Exercise prompt: Word for word, reproduce every line of the data below.

Materials provided:
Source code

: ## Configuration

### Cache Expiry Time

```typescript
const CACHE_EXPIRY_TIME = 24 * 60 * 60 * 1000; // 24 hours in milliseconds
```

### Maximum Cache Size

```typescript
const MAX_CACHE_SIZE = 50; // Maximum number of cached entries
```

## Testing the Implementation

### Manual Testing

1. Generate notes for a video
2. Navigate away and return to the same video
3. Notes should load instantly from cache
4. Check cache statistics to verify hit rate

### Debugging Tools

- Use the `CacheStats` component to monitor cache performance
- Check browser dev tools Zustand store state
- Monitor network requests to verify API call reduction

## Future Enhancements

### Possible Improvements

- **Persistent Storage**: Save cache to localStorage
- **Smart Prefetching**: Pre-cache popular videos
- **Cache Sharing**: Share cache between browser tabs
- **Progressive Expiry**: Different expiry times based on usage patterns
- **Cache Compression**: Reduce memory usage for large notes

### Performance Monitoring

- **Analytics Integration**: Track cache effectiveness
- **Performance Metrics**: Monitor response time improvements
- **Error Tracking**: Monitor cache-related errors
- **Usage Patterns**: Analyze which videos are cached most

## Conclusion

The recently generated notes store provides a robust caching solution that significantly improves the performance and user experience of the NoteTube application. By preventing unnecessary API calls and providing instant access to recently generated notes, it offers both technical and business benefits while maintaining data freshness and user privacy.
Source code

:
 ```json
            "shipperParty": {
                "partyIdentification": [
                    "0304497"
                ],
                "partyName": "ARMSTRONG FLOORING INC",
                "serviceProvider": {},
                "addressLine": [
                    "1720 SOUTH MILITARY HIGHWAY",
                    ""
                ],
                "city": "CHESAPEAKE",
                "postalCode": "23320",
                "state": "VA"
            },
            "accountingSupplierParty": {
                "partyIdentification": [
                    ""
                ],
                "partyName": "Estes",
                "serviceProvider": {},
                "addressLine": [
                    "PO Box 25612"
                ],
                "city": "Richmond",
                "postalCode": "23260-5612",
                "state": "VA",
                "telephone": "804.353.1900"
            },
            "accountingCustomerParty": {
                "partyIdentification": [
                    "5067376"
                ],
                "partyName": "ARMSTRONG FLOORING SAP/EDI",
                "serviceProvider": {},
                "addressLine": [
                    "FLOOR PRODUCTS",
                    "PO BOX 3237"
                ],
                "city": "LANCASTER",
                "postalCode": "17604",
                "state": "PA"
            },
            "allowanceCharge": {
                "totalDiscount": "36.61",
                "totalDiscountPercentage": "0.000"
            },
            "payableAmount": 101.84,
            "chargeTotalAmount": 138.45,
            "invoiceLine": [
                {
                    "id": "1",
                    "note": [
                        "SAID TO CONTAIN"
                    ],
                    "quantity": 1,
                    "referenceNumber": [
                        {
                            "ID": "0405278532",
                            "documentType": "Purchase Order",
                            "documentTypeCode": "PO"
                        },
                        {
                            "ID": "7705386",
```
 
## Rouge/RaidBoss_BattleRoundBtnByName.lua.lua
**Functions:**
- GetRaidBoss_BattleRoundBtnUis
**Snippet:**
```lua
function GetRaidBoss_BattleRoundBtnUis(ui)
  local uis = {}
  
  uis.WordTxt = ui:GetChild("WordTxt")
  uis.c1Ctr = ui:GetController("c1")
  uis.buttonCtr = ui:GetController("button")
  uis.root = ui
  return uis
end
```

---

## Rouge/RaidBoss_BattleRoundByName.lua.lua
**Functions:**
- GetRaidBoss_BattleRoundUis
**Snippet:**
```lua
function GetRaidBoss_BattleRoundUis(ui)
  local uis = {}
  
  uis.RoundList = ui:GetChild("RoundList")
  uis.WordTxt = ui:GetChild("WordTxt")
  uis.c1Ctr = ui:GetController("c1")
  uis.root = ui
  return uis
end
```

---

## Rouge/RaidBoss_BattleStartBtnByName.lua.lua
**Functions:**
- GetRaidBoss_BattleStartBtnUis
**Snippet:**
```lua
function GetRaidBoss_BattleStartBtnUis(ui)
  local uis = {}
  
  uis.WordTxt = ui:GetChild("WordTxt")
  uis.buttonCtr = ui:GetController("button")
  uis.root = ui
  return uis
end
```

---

Your solution:
Source code

: ## Configuration

### Cache Expiry Time

```typescript
const CACHE_EXPIRY_TIME = 24 * 60 * 60 * 1000; // 24 hours in milliseconds
```

### Maximum Cache Size

```typescript
const MAX_CACHE_SIZE = 50; // Maximum number of cached entries
```

## Testing the Implementation

### Manual Testing

1. Generate notes for a video
2. Navigate away and return to the same video
3. Notes should load instantly from cache
4. Check cache statistics to verify hit rate

### Debugging Tools

- Use the `CacheStats` component to monitor cache performance
- Check browser dev tools Zustand store state
- Monitor network requests to verify API call reduction

## Future Enhancements

### Possible Improvements

- **Persistent Storage**: Save cache to localStorage
- **Smart Prefetching**: Pre-cache popular videos
- **Cache Sharing**: Share cache between browser tabs
- **Progressive Expiry**: Different expiry times based on usage patterns
- **Cache Compression**: Reduce memory usage for large notes

### Performance Monitoring

- **Analytics Integration**: Track cache effectiveness
- **Performance Metrics**: Monitor response time improvements
- **Error Tracking**: Monitor cache-related errors
- **Usage Patterns**: Analyze which videos are cached most

## Conclusion

The recently generated notes store provides a robust caching solution that significantly improves the performance and user experience of the NoteTube application. By preventing unnecessary API calls and providing instant access to recently generated notes, it offers both technical and business benefits while maintaining data freshness and user privacy.
Source code

:
 ```json
            "shipperParty": {
                "partyIdentification": [
                    "0304497"
                ],
                "partyName": "ARMSTRONG FLOORING INC",
                "serviceProvider": {},
                "addressLine": [
                    "1720 SOUTH MILITARY HIGHWAY",
                    ""
                ],
                "city": "CHESAPEAKE",
                "postalCode": "23320",
                "state": "VA"
            },
            "accountingSupplierParty": {
                "partyIdentification": [
                    ""
                ],
                "partyName": "Estes",
                "serviceProvider": {},
                "addressLine": [
                    "PO Box 25612"
                ],
                "city": "Richmond",
                "postalCode": "23260-5612",
                "state": "VA",
                "telephone": "804.353.1900"
            },
            "accountingCustomerParty": {
                "partyIdentification": [
                    "5067376"
                ],
                "partyName": "ARMSTRONG FLOORING SAP/EDI",
                "serviceProvider": {},
                "addressLine": [
                    "FLOOR PRODUCTS",
                    "PO BOX 3237"
                ],
                "city": "LANCASTER",
                "postalCode": "17604",
                "state": "PA"
            },
            "allowanceCharge": {
                "totalDiscount": "36.61",
                "totalDiscountPercentage": "0.000"
            },
            "payableAmount": 101.84,
            "chargeTotalAmount": 138.45,
            "invoiceLine": [
                {
                    "id": "1",
                    "note": [
                        "SAID TO CONTAIN"
                    ],
                    "quantity": 1,
                    "referenceNumber": [
                        {
                            "ID": "0405278532",
                            "documentType": "Purchase Order",
                            "documentTypeCode": "PO"
                        },
                        {
                            "ID": "7705386",
```
 
## Rouge/RaidBoss_BattleRoundBtnByName.lua.lua
**Functions:**
- GetRaidBoss_BattleRoundBtnUis
**Snippet:**
```lua
function GetRaidBoss_BattleRoundBtnUis(ui)
  local uis = {}
  
  uis.WordTxt = ui:GetChild("WordTxt")
  uis.c1Ctr = ui:GetController("c1")
  uis.buttonCtr = ui:GetController("button")
  uis.root = ui
  return uis
end
```

---

## Rouge/RaidBoss_BattleRoundByName.lua.lua
**Functions:**
- GetRaidBoss_BattleRoundUis
**Snippet:**
```lua
function GetRaidBoss_BattleRoundUis(ui)
  local uis = {}
  
  uis.RoundList = ui:GetChild("RoundList")
  uis.WordTxt = ui:GetChild("WordTxt")
  uis.c1Ctr = ui:GetController("c1")
  uis.root = ui
  return uis
end
```

---

## Rouge/RaidBoss_BattleStartBtnByName.lua.lua
**Functions:**
- GetRaidBoss_BattleStartBtnUis
**Snippet:**
```lua
function GetRaidBoss_BattleStartBtnUis(ui)
  local uis = {}
  
  uis.WordTxt = ui:GetChild("WordTxt")
  uis.buttonCtr = ui:GetController("button")
  uis.root = ui
  return uis
end
```

---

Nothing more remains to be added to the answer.